Baltimore Bancorp, the parent company of the Bank of Baltimore, reported first-quarter income of $5.1 million, or 40 cents a share, half a percent higher than the $5.08 million, or 40 cents a share, earned during the 1991 first quarter.
But it was a welcome sign after 1991 losses totaling $126.5 million, primarily because of large provisions for losses on loans made by the previous management. However, the good news had little effect on the company's stock, which closed at $5.125 a share, down 12 1/2 cents, on the New York Stock Exchange yesterday.
Stock analysts said the results were better than expected, primarily because of lower-than-expected provisions for loan losses, which were $4.8 million this quarter.
"Whether that is right, only time will tell," said David S. Penn, a banking analyst for Legg Mason Inc., a Baltimore-based stock brokerage firm.
John A. Bailey, banking analyst for Ferris, Baker Watts Inc. in Washington, also was pleasantly surprised and predicted the bank's profits will continue for the rest of the year. But he also noted that the directors' resignations were hurting the stock. "Clearly, people are worried about the directors' stories," he said.
The banking company reported Tuesday that five directors have resigned since early February. On Monday, Charles Kelly, an investment banker, J. Richard Leon, a banker, and David Smith, president of Sinclair Broadcasting Group, resigned. They follow resignations of Richard Fasold, president of Treasury Bank in Washington, and Dr. David Hungerford, an orthopedist.
The bank also announced two new board members, Conrad H. C. Everhard, chairman of Cho Yang Line (USA) Inc., and Jay H. Gouline, president of Springlake Corp. a real estate investment firm in Baltimore. The changes leave the board with 15 members.
Edwin F. Hale Sr., chairman of Baltimore Bancorp, said the first-quarter earnings were the beginning of a trend that would continue through the year. "This is not an aberration or an anomaly," he said in an interview yesterday. "This is the way we think it's going to be, because we have made some changes in the culture."
Mr. Hale and his new board members took over Baltimore Bancorp in September after a bitter proxy fight that ousted the previous management. However, the directors who recently quit had been brought on by Mr. Hale.
He said he was not that familiar with four of the departed board members, who were recommended by Dennis Gingold, the attorney who helped engineered the takeover. Mr. Gingold was fired as general counsel in February, Mr. Hale said.
"Have you ever seen a board formed in a three-week period?" Mr. Hale said. "I didn't know these guys."
Mr. Hale said Mr. Gingold was fired after the bank found another law firm with more experience with banking regulators.
Mr. Hale said Dr. Hungerford had left the board to return to his medical
practice. But he chalked the other directors' resignations up to unspecified disagreements.

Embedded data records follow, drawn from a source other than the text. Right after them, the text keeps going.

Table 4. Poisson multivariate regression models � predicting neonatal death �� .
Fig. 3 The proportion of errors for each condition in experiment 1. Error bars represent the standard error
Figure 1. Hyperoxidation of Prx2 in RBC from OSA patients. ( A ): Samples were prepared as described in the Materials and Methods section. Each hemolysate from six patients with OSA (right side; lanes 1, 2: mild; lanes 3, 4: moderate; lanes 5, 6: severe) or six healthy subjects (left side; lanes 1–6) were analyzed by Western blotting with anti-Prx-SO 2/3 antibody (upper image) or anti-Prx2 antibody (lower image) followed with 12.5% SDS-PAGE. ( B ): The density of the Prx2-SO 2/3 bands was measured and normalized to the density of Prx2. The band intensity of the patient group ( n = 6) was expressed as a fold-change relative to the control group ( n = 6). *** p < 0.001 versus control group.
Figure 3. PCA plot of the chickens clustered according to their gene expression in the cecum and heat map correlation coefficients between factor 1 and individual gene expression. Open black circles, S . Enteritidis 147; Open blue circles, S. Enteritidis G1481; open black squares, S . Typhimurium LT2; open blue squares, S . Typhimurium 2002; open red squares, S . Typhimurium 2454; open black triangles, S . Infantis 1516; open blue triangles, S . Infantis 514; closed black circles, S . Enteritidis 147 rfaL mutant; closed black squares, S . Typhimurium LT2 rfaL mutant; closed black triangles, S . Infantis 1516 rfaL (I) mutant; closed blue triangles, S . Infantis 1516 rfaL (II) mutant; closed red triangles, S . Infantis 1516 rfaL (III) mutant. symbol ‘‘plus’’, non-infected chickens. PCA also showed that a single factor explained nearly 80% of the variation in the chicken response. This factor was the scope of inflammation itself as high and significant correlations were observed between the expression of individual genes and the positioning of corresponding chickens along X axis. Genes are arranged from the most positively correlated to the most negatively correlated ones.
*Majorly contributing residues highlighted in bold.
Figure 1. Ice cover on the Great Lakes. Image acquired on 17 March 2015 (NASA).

Responding to private criticism that some of the disagreements were over the poor quality and lack of financial information provided to the board, R. Andrew Larkin, a board member and member of the executive committee who sat in on the interview, said bad information was the fault of the previous management.
"What we are getting now, I consider to be extremely reliable," Mr. Larkin said.
A former senior official, who asked not to be named, said much of the problem stemmed from the firing of top officials in the early part of the takeover, which he he said hurt many parts of the company.
"You have a period of inactivity during a period when you should be going full blast," the former official said.